Carl Zeiss Meditec says that despite ongoing market volatility it will continue to spend heavily on research and development activity, in a bid to ensure that it stays ahead in an increasingly competitive market.
The Germany-headquartered company, which specializes in photonics-based healthcare technologies, made the comments as it posted a 5 per cent increase in annual revenues in its latest financial year.
Sales of €906.4 million were near the upper end of the firm’s earlier predicted range, and improved margins delivered earnings before deductions for interest and tax of €133.9 million, up from €122.9 million last year.
Those sales figures reflected a particularly strong end to the financial year, with annual revenues up in each of the company’s business units and major geographical regions.
CEO Ludwin Monz said of the figures: "Our result is encouraging, especially in light of the unfavorable development of exchange rates. Our position enables us, even in times of volatile markets and growing competition, and falling growth rates in certain sections of our business, to turn our innovative leadership into good results."
Crucially for future products, around one in every six employees of Carl Zeiss Meditec is working in research and development. The company, which now has R&D centers in both China and India, spent some 10.7 percent of its revenue on development activity in the year.
Growth in the company’s three business units varied considerably, with surgical ophthalmology showing the strongest improvement – up nearly 13 per cent on last year to €121.3 million.
Carl Zeiss Meditec attributed that performance to particularly strong demand for “premium” intraocular lenses – used in cataract procedures – but in the company’s other units the rate of growth was more muted.
Although the ophthalmic systems unit was able to make up for a slow start to the year, a change of business models with regard to optical coherence tomography (OCT), and what the company described as “fierce competition” restricted growth to 4 per cent as sales reached €391 million.

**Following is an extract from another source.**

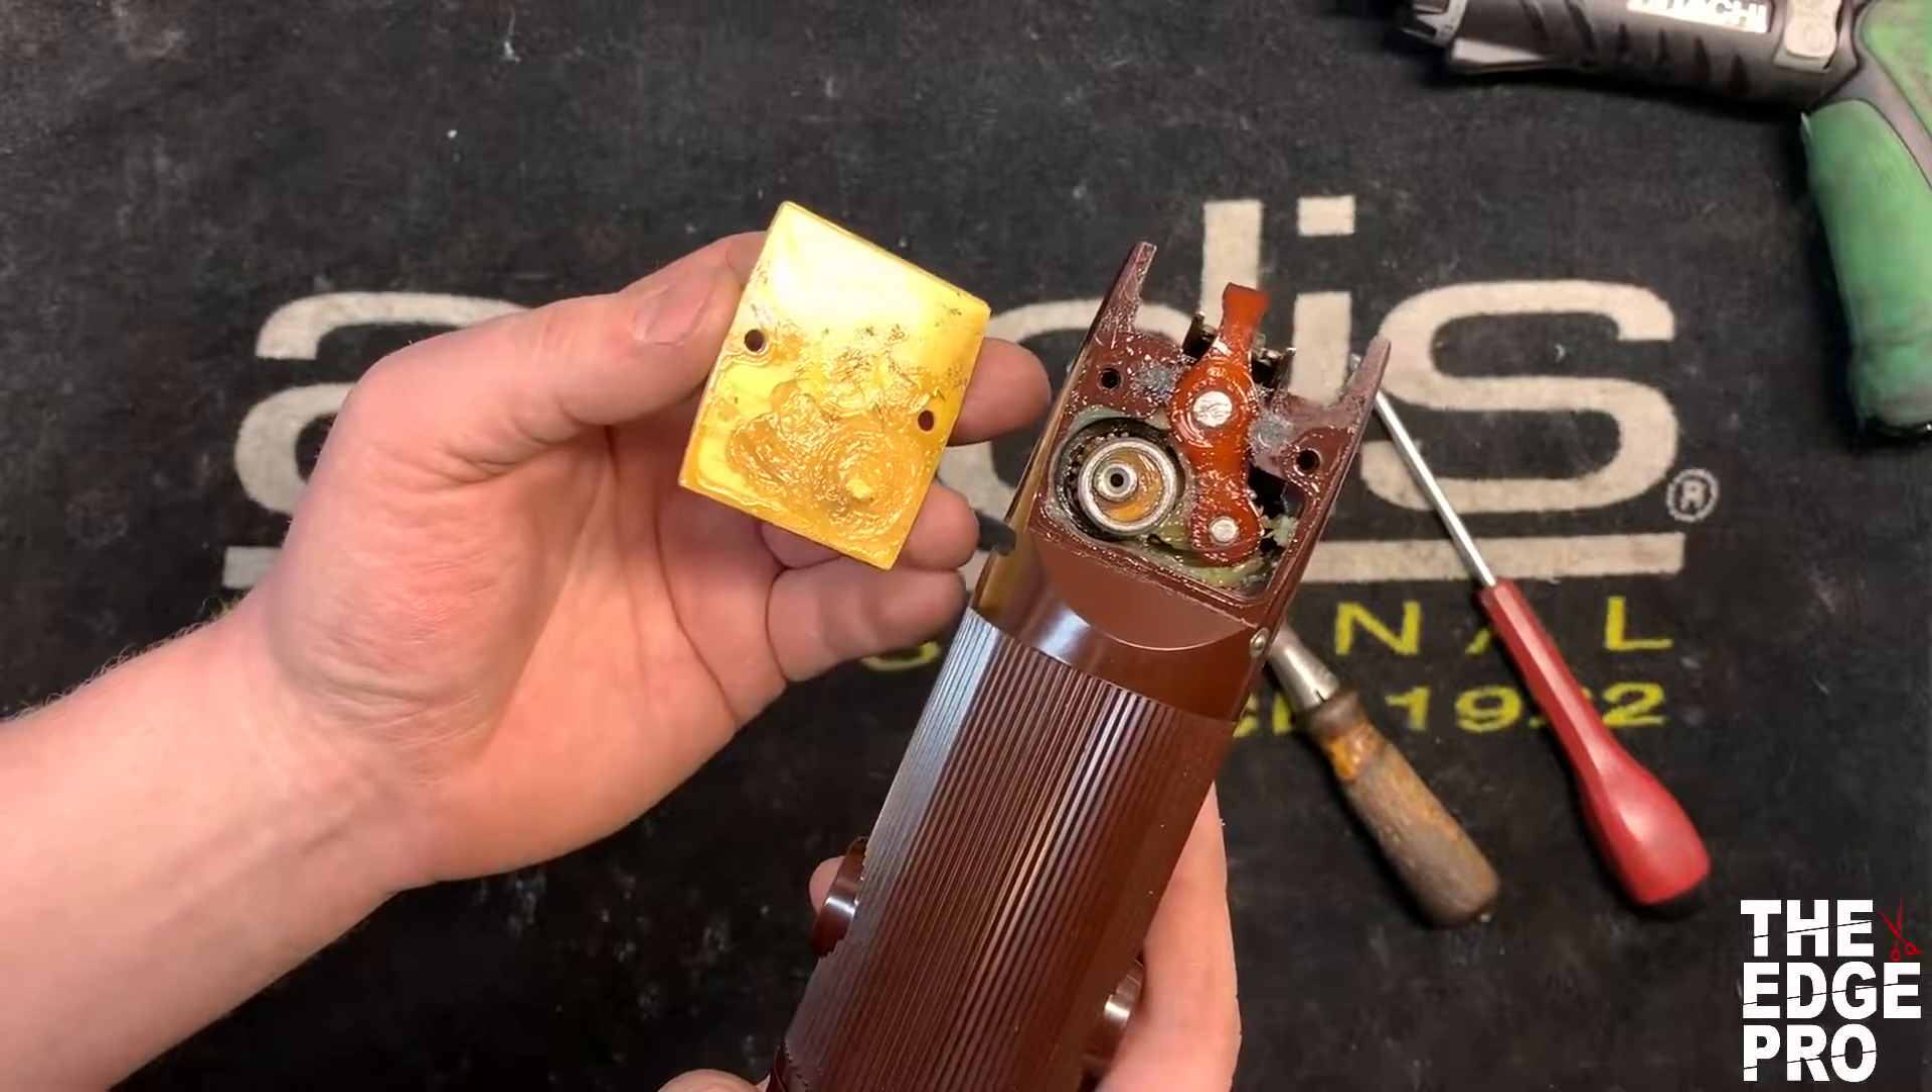All right so we've got the cap off now.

The company’s largest single business unit by sales remains microsurgery, with revenues up 4.2 per cent on last year to reach €394.2 million. That moderate level of growth was attributed to restrained spending in this segment.

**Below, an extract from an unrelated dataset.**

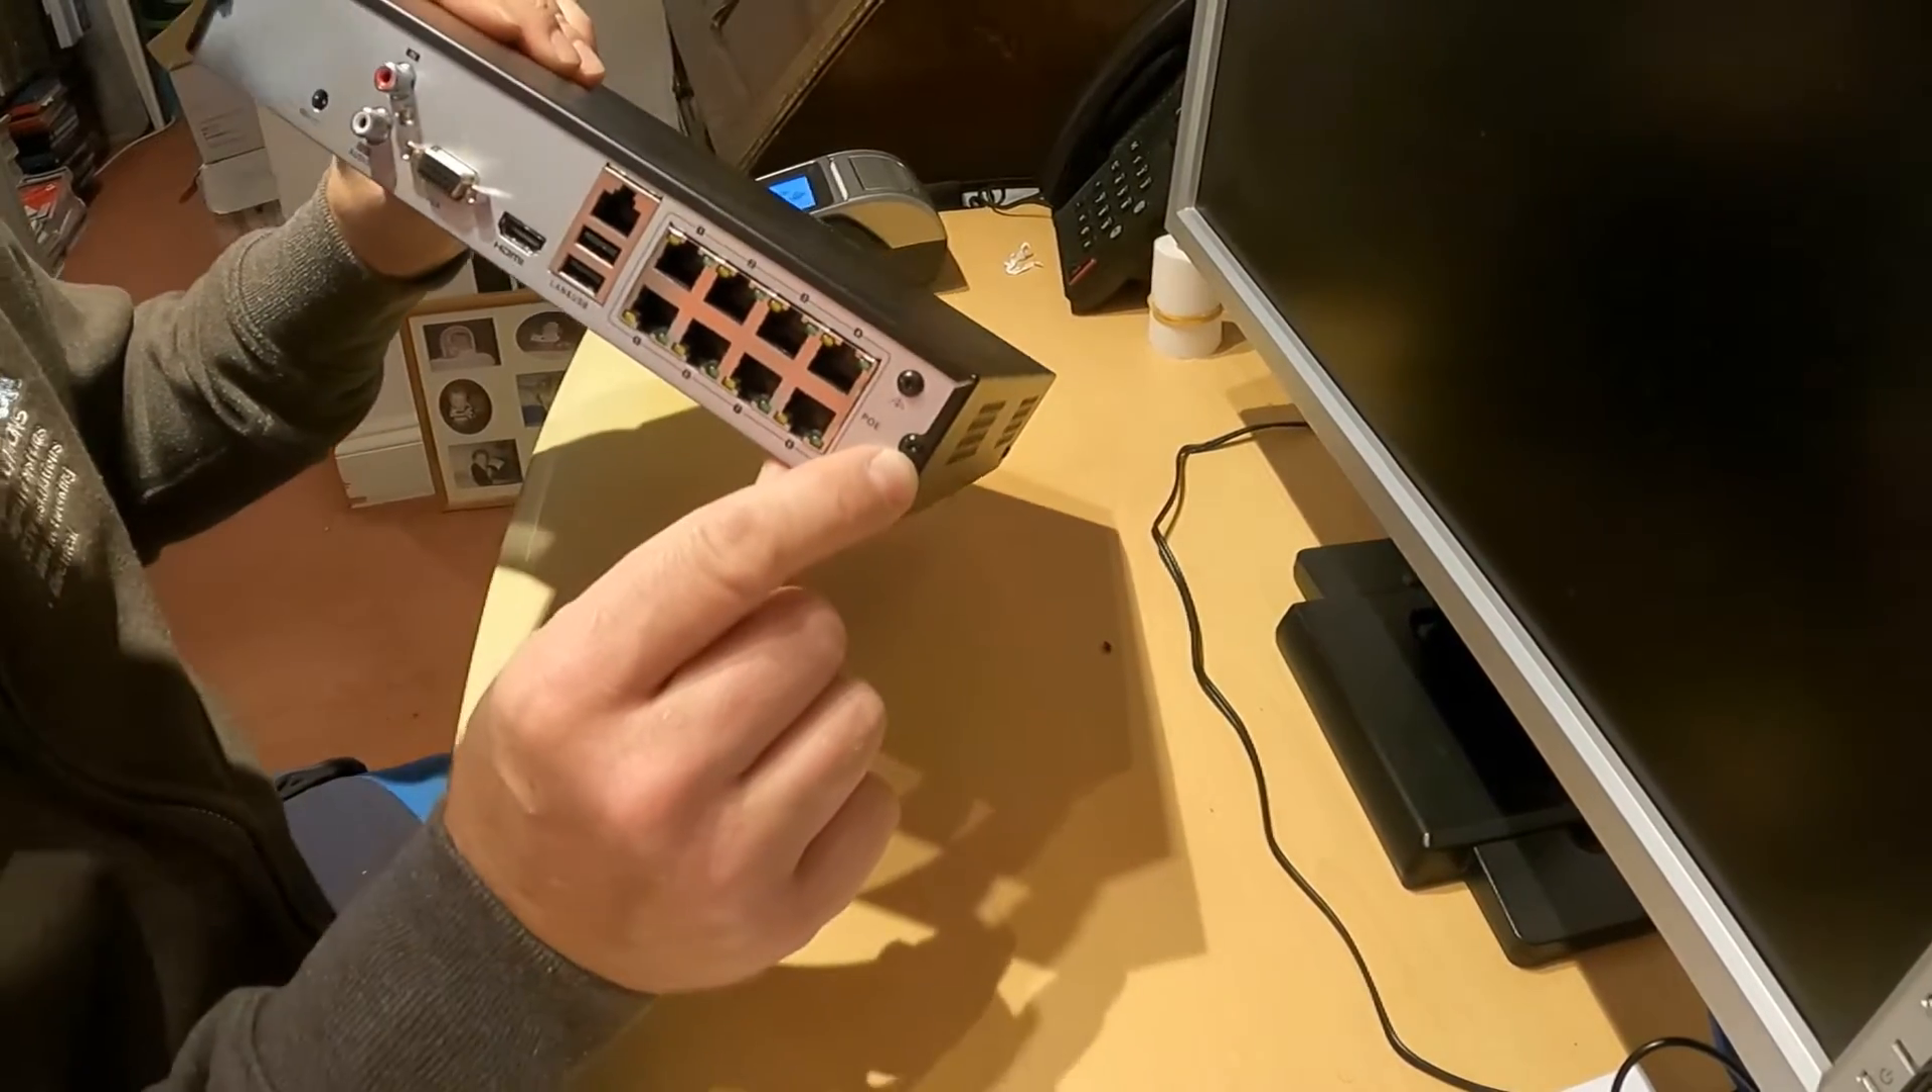Okay so i've got the recorder all the cables disconnected.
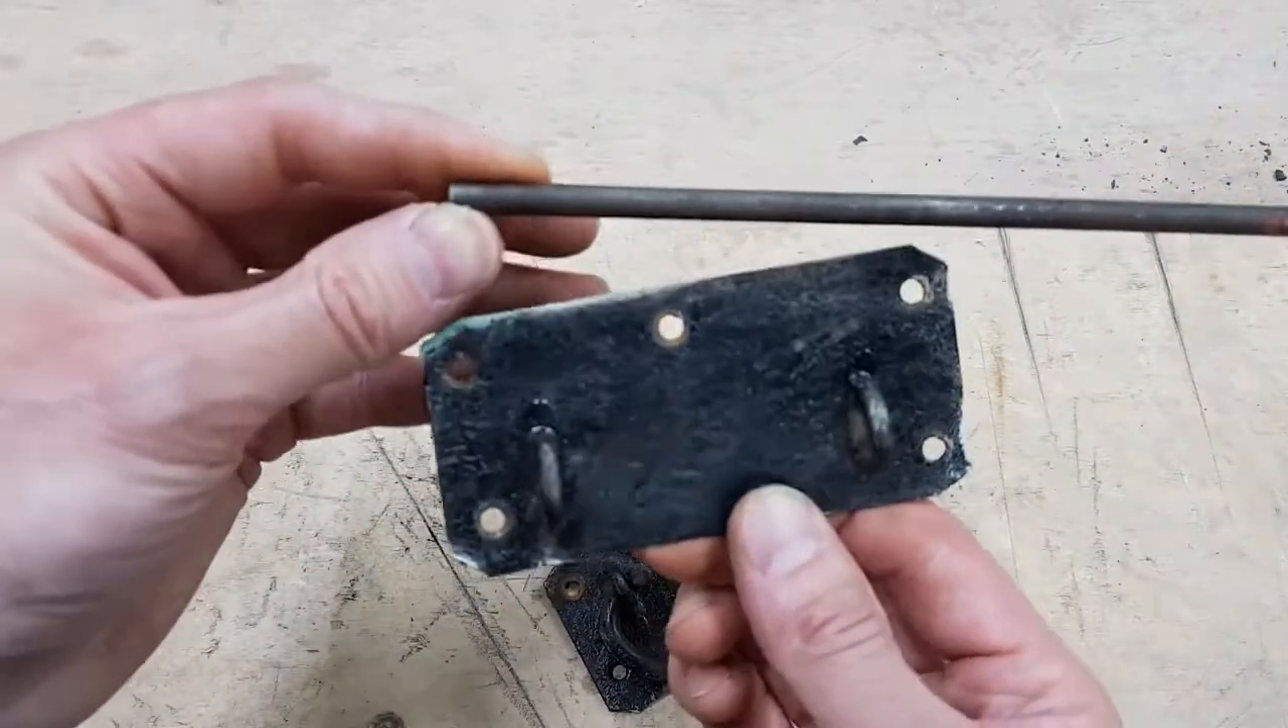Unfortunately the rod is missing from this plate here so I've got a six mil rod which I plan to bend and make a handle out of this.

In the company’s annual report, Monz reported “persistently high demand” for surgical microscopes (sold within the microsurgery business unit), particularly for use in brain and ear, nose and throat surgeries.

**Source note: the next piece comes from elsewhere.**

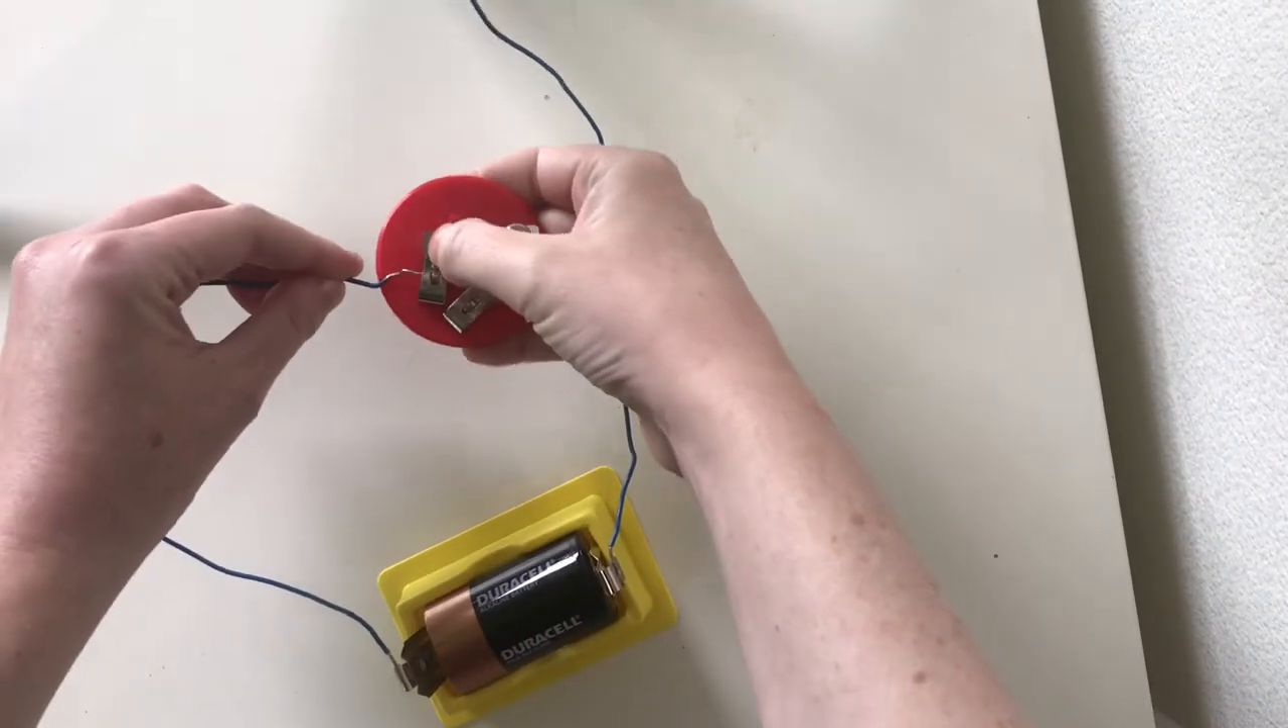To make my circuit a little more complex, I've put my battery in this battery holder, and I have these clamps that I can connect to my wires to connect to my battery more easily.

Shareholders in Carl Zeiss Meditec are now set to benefit from a higher dividend payout, which will rise more than 12 per cent to €0.45 – assuming that it is approved at the company’s annual general meeting.
With a focus on meeting the needs of an ageing population, and strong growth in the Asia-Pacific region (masked somewhat by currency effects in the latest figures), Monz remains highly confident that the company will continue to outperform the overall market.
"Our broad product range, the balanced regional distribution of revenue, the increasing integration of products into solutions, and the growing revenue stream from case-number-dependent products and services, offer a solid foundation for achieving further growth in the financial year that is at least on a par with market development in the industry," he said.